**EXERCISE DIRECTIONS:** Any picture in the data below gets skipped; print all the rest exactly.

**RECORDS SUPPLIED:**
_ _ _ _ _

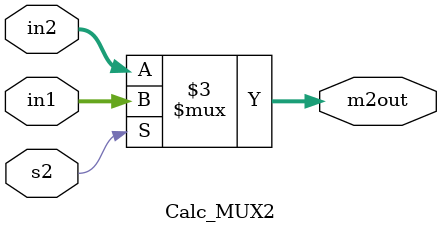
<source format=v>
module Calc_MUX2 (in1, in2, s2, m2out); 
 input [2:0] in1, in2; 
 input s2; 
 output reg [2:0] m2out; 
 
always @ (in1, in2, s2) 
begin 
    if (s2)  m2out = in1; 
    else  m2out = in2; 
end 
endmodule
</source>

_ _ _ _ _

**TASK ANSWER:**
<source format=v>
module Calc_MUX2 (in1, in2, s2, m2out); 
 input [2:0] in1, in2; 
 input s2; 
 output reg [2:0] m2out; 
 
always @ (in1, in2, s2) 
begin 
    if (s2)  m2out = in1; 
    else  m2out = in2; 
end 
endmodule
</source>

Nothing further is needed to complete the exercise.